Setting Up Hive and Exploring Data
In this step, we will set up Hive, a powerful data warehouse system built on top of Hadoop, and explore the existing data in our archives.
First, we'll open the Hive CLI:
hive
Once inside the Hive CLI, we can create a new database to store our city's archives:
CREATE DATABASE city_archives;
Now, let's switch to the newly created database:
USE city_archives;
To explore the existing data, we'll create a new table and load the data from our HDFS archives directory:
CREATE EXTERNAL TABLE tmp_chronicles (
chapter STRING,
content STRING
)
ROW FORMAT DELIMITED
FIELDS TERMINATED BY '\t'
LOCATION '/home/hadoop/archives/chronicles';
This code will create an external table named tmp_chronicles
with two columns: chapter
and content
. The table's data will be loaded from the /home/hadoop/archives/chronicles
directory on HDFS, and the fields will be delimited by tab characters.
CREATE TABLE chronicles (
chapter STRING,
content STRING
)
STORED AS ORC
TBLPROPERTIES ('transactional'='true');
This code will create an table named chronicles
with two columns: chapter
and content
. The STORED AS ORC
clause specifies that the data will be stored in the ORC file format. The TBLPROPERTIES
clause specifies that the table is transactional, meaning that it supports ACID transactions.

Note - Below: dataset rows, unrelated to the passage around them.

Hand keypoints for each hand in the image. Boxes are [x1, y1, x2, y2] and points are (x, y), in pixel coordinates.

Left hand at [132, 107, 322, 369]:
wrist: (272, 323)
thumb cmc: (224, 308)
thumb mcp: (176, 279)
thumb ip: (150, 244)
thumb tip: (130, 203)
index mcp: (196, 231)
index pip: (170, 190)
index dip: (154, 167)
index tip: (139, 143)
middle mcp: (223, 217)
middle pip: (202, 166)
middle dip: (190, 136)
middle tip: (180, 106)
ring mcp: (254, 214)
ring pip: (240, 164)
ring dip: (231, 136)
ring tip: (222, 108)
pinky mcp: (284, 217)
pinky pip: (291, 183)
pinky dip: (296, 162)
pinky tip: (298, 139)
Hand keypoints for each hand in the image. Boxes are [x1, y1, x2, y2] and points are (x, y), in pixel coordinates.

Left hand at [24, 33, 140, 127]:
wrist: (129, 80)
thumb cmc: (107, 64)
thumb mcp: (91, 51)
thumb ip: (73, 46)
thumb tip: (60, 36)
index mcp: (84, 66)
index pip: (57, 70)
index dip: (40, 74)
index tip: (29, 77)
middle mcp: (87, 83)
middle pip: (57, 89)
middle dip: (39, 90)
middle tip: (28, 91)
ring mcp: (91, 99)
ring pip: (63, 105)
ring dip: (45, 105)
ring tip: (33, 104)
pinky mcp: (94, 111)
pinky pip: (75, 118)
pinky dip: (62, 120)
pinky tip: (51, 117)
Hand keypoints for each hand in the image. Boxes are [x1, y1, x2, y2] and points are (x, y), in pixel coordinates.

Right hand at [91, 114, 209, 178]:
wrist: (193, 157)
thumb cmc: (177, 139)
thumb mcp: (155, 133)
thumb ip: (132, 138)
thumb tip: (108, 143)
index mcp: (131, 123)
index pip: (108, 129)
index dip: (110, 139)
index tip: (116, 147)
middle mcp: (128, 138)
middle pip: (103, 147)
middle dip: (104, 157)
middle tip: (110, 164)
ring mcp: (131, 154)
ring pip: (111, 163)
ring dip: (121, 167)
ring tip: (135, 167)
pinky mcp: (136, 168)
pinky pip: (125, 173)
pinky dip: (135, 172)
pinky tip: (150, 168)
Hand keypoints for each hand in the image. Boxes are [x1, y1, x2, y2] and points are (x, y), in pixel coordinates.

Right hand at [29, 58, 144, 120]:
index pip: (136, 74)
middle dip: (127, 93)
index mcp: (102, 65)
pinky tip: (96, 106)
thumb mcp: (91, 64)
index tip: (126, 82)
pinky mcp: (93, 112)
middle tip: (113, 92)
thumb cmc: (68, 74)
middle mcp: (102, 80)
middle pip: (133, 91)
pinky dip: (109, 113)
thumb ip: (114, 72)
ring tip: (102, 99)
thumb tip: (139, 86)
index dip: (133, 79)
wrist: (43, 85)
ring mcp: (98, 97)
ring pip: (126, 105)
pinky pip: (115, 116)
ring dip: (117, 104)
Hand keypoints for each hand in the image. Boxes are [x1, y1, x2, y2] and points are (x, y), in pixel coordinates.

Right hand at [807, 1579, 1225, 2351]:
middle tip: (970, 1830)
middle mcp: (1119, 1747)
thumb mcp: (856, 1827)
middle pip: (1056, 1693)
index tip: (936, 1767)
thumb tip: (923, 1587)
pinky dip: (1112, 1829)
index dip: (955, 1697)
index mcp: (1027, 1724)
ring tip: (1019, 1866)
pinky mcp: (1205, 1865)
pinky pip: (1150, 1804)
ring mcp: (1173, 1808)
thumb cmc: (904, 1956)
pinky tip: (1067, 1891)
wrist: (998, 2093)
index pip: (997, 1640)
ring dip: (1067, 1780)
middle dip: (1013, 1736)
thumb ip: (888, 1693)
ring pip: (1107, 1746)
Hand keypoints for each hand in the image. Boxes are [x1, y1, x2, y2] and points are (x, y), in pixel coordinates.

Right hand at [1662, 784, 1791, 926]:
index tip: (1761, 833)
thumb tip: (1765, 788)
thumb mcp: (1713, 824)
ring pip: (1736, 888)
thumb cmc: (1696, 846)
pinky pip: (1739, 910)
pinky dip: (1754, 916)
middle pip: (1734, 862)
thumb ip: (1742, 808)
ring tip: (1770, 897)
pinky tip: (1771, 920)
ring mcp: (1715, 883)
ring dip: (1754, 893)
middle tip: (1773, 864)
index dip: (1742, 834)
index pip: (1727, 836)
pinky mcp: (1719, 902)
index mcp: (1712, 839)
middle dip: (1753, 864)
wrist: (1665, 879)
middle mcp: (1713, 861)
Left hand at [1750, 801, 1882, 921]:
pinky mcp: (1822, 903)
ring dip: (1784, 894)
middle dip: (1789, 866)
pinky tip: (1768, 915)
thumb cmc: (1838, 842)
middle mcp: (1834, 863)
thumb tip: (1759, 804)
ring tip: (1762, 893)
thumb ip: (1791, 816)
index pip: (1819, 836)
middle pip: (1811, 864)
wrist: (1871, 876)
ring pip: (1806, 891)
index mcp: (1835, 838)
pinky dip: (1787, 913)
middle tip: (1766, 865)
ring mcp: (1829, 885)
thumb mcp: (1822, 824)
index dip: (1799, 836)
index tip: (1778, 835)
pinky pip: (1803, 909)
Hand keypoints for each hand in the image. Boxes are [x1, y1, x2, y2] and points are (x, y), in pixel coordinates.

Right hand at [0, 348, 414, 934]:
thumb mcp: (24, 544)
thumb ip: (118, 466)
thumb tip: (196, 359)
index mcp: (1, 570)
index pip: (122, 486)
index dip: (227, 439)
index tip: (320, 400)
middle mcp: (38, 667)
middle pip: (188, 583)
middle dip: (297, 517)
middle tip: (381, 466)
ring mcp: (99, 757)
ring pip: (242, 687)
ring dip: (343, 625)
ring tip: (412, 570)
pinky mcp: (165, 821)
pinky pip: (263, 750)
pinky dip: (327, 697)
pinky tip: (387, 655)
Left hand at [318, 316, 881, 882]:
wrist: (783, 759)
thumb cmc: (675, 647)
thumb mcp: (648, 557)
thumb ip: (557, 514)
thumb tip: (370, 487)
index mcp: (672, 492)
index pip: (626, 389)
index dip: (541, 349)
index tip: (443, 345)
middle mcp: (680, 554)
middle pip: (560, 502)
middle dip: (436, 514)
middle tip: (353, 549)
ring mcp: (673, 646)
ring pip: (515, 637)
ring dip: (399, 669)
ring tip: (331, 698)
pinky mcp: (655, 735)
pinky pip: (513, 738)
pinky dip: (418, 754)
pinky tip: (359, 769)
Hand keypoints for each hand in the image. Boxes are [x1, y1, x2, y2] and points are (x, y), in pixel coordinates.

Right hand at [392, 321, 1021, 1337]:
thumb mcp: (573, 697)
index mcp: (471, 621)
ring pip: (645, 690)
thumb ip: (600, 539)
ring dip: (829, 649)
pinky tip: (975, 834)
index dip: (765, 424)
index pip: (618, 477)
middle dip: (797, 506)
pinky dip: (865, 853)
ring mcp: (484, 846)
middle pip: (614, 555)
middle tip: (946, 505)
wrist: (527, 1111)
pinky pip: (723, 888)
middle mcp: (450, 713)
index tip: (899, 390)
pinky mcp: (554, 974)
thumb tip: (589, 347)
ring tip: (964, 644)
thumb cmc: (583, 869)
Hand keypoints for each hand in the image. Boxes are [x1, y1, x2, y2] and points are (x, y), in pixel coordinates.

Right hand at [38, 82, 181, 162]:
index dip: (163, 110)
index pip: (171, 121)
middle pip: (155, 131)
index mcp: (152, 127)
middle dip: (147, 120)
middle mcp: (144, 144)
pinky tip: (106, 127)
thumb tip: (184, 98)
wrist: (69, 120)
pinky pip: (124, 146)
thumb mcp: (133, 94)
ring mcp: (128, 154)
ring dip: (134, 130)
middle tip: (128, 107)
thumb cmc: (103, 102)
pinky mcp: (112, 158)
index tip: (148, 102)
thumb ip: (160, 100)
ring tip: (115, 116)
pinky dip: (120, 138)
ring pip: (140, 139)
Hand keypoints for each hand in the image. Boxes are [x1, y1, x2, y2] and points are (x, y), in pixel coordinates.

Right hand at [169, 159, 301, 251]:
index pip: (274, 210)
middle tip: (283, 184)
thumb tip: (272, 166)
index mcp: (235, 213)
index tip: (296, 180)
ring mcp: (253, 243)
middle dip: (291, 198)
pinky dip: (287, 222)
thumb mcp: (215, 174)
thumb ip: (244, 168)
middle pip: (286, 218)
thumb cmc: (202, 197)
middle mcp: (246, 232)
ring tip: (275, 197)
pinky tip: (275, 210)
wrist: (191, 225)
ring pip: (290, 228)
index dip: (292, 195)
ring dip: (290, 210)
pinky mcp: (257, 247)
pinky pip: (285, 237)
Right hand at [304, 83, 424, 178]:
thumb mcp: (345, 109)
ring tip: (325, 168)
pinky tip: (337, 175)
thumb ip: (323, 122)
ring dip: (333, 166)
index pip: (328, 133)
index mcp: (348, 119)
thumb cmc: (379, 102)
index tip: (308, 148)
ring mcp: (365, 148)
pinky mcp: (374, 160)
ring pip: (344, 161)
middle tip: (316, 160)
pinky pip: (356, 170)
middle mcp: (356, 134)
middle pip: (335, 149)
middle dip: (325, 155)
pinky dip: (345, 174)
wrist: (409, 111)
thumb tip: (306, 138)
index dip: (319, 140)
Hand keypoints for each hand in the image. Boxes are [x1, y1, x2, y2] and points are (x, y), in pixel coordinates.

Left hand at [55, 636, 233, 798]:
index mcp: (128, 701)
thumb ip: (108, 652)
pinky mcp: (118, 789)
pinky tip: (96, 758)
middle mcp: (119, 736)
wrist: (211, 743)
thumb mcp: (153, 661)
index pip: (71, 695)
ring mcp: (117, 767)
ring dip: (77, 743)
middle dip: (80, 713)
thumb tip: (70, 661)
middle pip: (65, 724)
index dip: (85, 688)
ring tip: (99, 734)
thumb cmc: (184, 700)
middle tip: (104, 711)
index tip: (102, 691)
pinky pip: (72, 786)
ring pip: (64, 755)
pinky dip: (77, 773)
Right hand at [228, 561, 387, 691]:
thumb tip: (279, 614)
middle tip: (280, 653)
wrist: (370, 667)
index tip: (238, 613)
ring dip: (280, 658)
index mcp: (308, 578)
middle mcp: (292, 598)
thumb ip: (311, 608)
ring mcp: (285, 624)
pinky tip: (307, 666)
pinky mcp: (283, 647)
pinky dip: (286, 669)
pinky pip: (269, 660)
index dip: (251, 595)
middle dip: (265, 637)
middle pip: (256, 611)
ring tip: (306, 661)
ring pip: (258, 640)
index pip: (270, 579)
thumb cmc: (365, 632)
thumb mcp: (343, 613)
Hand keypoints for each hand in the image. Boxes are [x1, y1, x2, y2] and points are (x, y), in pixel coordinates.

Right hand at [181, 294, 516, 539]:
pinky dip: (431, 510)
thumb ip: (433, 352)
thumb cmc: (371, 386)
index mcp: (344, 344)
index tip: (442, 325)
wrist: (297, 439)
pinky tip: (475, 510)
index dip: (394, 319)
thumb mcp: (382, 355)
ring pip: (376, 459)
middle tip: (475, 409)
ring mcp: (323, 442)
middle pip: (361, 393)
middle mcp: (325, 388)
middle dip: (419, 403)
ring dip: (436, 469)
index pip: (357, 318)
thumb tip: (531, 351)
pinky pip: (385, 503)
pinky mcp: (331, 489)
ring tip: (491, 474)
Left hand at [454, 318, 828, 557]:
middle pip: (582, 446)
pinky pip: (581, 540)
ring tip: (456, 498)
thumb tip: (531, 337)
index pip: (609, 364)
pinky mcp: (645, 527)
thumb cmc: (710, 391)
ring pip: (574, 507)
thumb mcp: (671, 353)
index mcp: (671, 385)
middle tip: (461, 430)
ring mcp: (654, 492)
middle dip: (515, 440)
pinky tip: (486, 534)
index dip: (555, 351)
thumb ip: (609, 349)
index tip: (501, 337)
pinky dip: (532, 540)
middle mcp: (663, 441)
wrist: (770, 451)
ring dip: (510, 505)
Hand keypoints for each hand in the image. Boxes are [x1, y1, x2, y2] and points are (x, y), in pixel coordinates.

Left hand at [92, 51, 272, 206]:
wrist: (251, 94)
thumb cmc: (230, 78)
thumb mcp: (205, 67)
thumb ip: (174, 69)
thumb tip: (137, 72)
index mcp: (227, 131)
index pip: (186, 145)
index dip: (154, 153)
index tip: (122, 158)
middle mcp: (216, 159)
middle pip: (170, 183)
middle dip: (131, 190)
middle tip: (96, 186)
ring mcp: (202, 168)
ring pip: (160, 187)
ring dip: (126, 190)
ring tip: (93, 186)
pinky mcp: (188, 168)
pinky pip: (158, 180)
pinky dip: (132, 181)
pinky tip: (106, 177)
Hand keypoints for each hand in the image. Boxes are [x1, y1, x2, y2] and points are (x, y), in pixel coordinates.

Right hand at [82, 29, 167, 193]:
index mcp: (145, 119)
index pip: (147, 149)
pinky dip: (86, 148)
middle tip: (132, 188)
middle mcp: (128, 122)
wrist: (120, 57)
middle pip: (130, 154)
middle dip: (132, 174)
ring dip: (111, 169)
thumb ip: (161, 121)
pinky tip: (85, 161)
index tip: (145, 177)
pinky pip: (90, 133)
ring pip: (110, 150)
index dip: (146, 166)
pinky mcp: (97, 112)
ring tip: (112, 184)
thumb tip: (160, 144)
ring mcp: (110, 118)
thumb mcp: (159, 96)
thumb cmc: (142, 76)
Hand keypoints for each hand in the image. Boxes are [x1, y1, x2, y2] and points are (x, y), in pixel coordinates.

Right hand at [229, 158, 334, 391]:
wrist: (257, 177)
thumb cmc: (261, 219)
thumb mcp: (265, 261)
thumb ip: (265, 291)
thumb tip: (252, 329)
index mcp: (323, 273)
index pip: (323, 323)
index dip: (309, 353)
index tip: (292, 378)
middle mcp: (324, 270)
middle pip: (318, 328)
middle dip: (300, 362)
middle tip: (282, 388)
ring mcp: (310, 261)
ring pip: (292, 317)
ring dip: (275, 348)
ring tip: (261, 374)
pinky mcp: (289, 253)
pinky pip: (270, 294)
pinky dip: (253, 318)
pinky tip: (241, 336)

INSERT INTO TABLE chronicles SELECT * FROM tmp_chronicles;
This code will insert all the data from the temporary table tmp_chronicles
into the chronicles
table.
Now, we can query the chronicles
table to see its contents:
SELECT * FROM chronicles LIMIT 5;
This command will display the first 5 rows of the chronicles
table, giving us a glimpse of the data we'll be working with.